DOWNING Street has played down reports that the “triple lock” on pensions will be abolished as a result of the coronavirus financial crisis.
The triple lock, which has been in force since 2010, acts as a safeguard for state pensioners’ incomes and helps to protect their spending power.
The state pension increases every year based on whatever is highest - average earnings, 2.5%, or the rate of inflation.
However reports from Treasury sources emerged yesterday stating that Chancellor Rishi Sunak was considering suspending the scheme, which was a key part of the Conservatives manifesto pledge in the latest election.
Sources suggested the Chancellor may have to break the pledge on pensions as the cost of the coronavirus crisis, and subsequent job-saving schemes had been much higher than anticipated.
A Downing Street spokesman said yesterday:”Decisions on tax and pension policy are set out at Budget by the Chancellor” adding: “There are no plans to abolish the triple lock, and we will always stand by pensioners.”
Wjen asked if the triple lock might be suspended, rather than removed entirely, he said he would not”speculate on what inflation might be in future”.

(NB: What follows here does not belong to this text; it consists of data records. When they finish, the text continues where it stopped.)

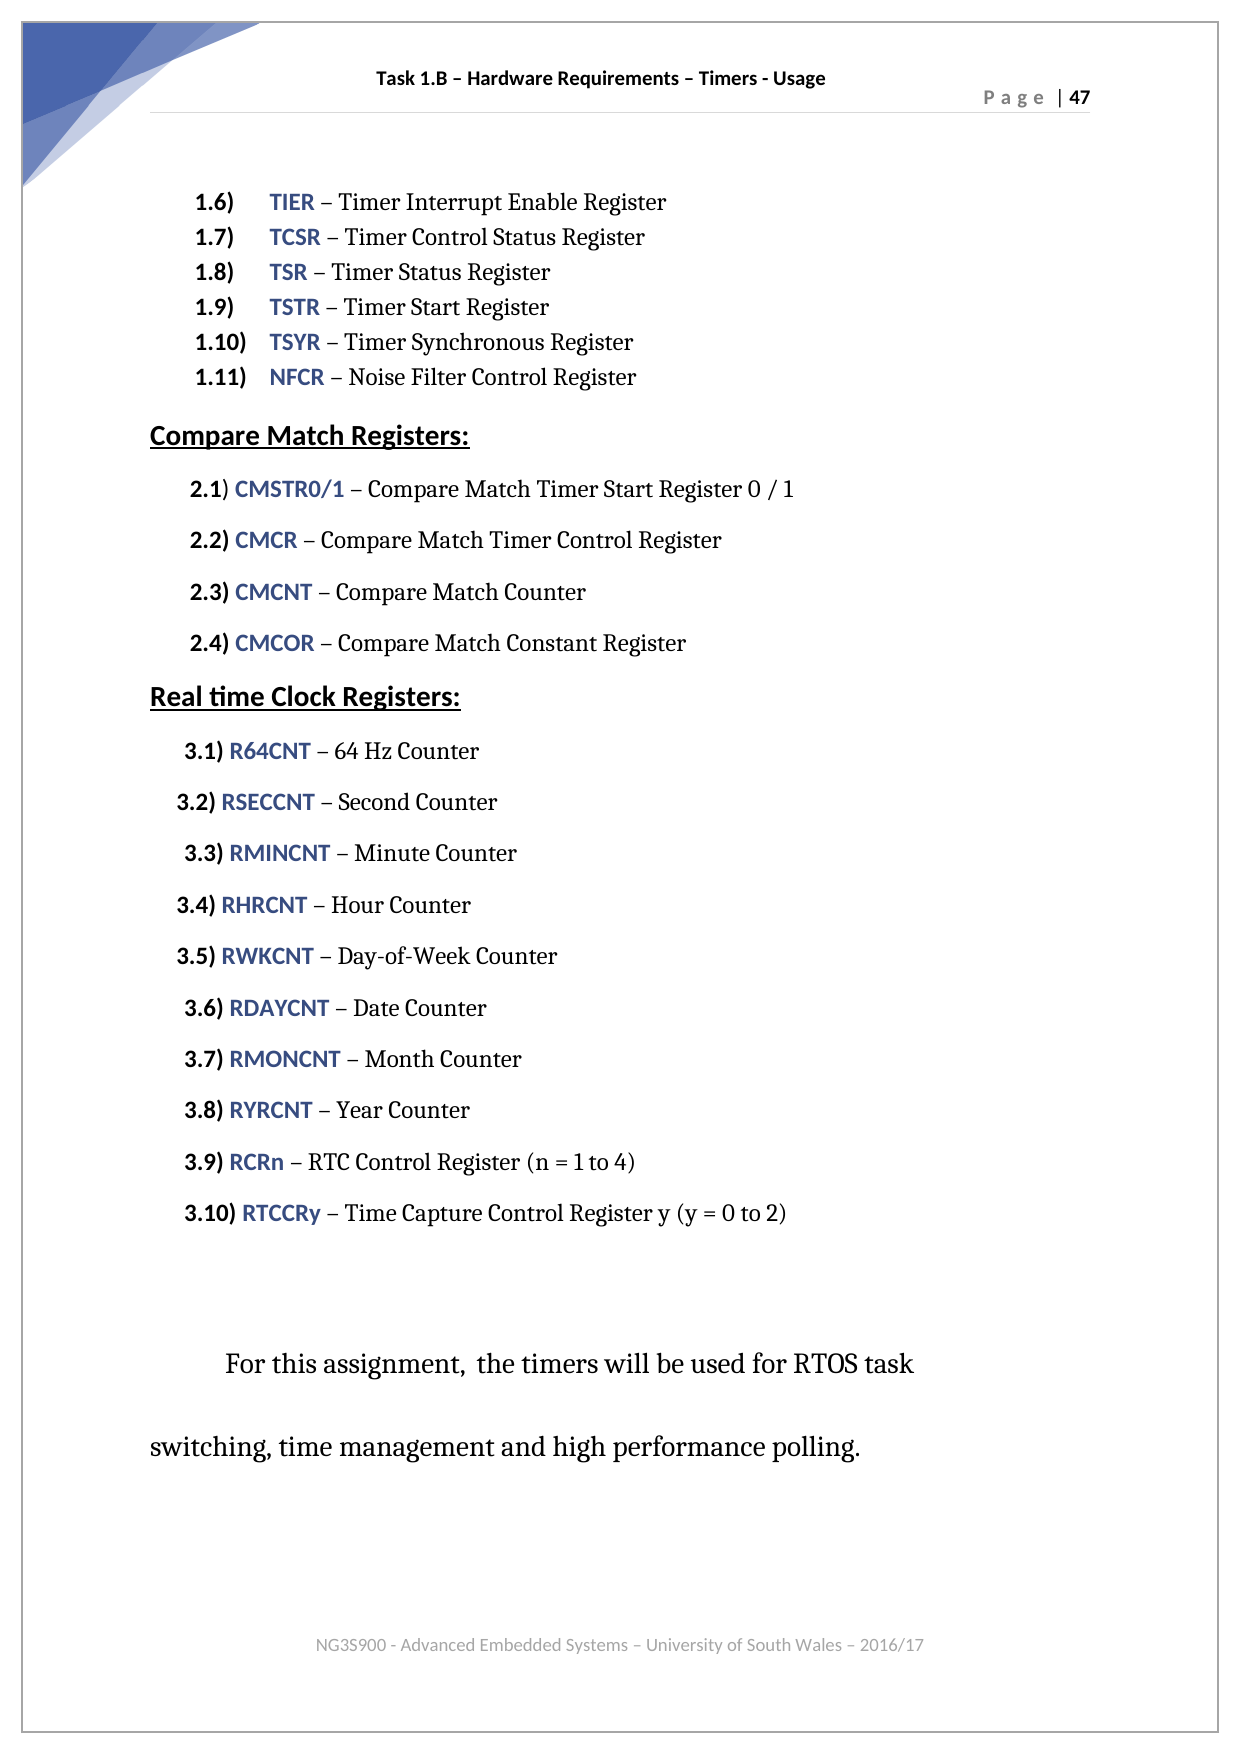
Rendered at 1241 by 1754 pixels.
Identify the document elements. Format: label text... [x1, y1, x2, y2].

text Real time Clock Registers: [150, 678, 1090, 714]
text switching, time management and high performance polling. [150, 1430, 1090, 1463]
text 2.2) CMCR – Compare Match Timer Control Register [150, 524, 1090, 555]
text 3.7) RMONCNT – Month Counter [150, 1043, 1090, 1073]
list TIER – Timer Interrupt Enable Register [194, 186, 1090, 216]
text 3.5) RWKCNT – Day-of-Week Counter [150, 940, 1090, 971]
text 2.4) CMCOR – Compare Match Constant Register [150, 627, 1090, 658]
text 3.4) RHRCNT – Hour Counter [150, 889, 1090, 919]
text 2.1) CMSTR0/1 – Compare Match Timer Start Register 0 / 1 [150, 473, 1090, 503]
text 3.2) RSECCNT – Second Counter [150, 786, 1090, 817]
list TCSR – Timer Control Status Register [194, 221, 1090, 251]
text 2.3) CMCNT – Compare Match Counter [150, 576, 1090, 606]
text 3.1) R64CNT – 64 Hz Counter [150, 735, 1090, 765]
list TSTR – Timer Start Register [194, 291, 1090, 321]
picture [23, 23, 264, 190]
list TSR – Timer Status Register [194, 256, 1090, 286]
list NFCR – Noise Filter Control Register [194, 361, 1090, 391]
text 3.9) RCRn – RTC Control Register (n = 1 to 4) [150, 1146, 1090, 1176]
list TSYR – Timer Synchronous Register [194, 326, 1090, 356]
text 3.8) RYRCNT – Year Counter [150, 1094, 1090, 1125]
text Compare Match Registers: [150, 417, 1090, 452]
text 3.6) RDAYCNT – Date Counter [150, 992, 1090, 1022]
text For this assignment, the timers will be used for RTOS task [225, 1348, 1090, 1381]
text 3.3) RMINCNT – Minute Counter [150, 838, 1090, 868]
text 3.10) RTCCRy – Time Capture Control Register y (y = 0 to 2) [150, 1197, 1090, 1228]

A Labour spokesman said the party would not comment on speculation over Government plans, but said: We’ll have to wait to see what exactly the Government is talking about. but the priority must be maintaining pensions, particularly as we come out of the coronavirus crisis.”
He indicated the party would be likely to oppose the measures if they were brought forward by Mr Sunak, adding: “We have long said the triple lock is an important means of addressing the relatively low pension by international standards.”
According to analysis by consultant David Robbins, of Willis Towers Watson, pensioners could lose out on more than £1900 if the state pension was frozen,
The Treasury reportedly warned that keeping the pledge over the next two years could cost billions of pounds as wages are expected to rise after being artificially deflated by the government’s furlough scheme.
About 9m people are being paid through the scheme, which sees the government pay 80% of wages up to £2,500 a month.
It is due to be wound down gradually, with employers required to start paying contributions in August and by October they will have to pay 20% of the 80% of furloughed salaries,
By the end of October the scheme will stop altogether, however First Minister Nicola Sturgeon has repeatedly called for it to be extended to industries most in need.
Tory backbencher Steve Baker supported scrapping the pledge, saying: “We can’t afford it.
“We are looking at the public finances being in a genuinely catastrophic state ‘We are all going to have to make very hard choices.”